[INPUT MATERIAL — start]

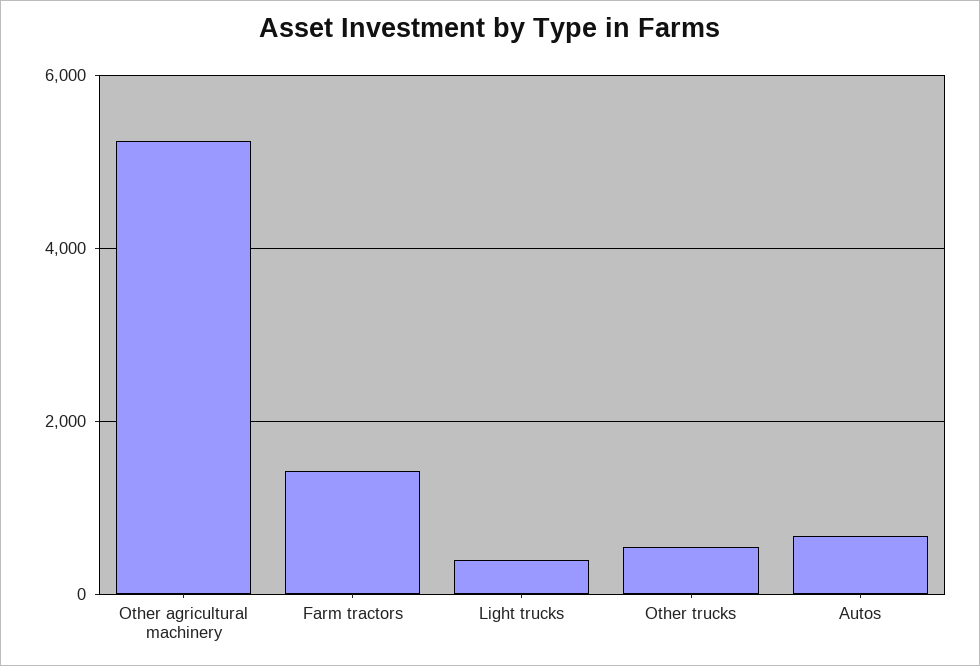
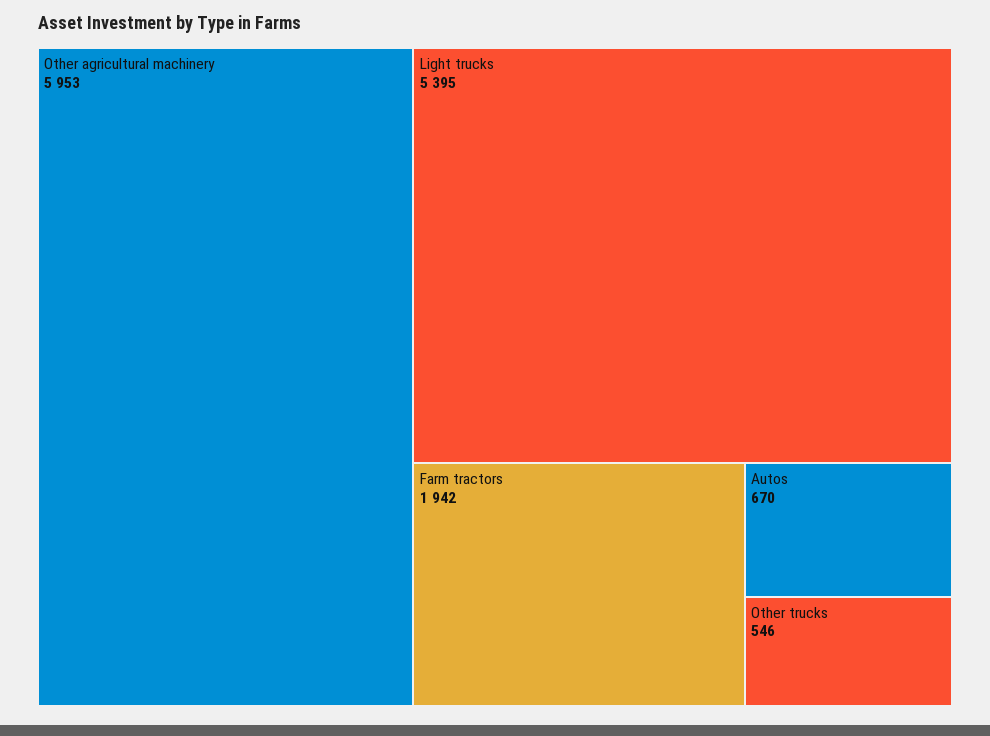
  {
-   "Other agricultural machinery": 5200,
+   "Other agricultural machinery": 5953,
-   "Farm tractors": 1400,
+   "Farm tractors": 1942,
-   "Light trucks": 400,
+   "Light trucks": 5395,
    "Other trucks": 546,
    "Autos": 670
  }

[INPUT MATERIAL — finish]

▶ WHAT YOU SHOULD DO
Give back each entry exactly as it appears. Leave pictures out.

▶ RESPONSE TO THIS TASK
  {
-   "Other agricultural machinery": 5200,
+   "Other agricultural machinery": 5953,
-   "Farm tractors": 1400,
+   "Farm tractors": 1942,
-   "Light trucks": 400,
+   "Light trucks": 5395,
    "Other trucks": 546,
    "Autos": 670
  }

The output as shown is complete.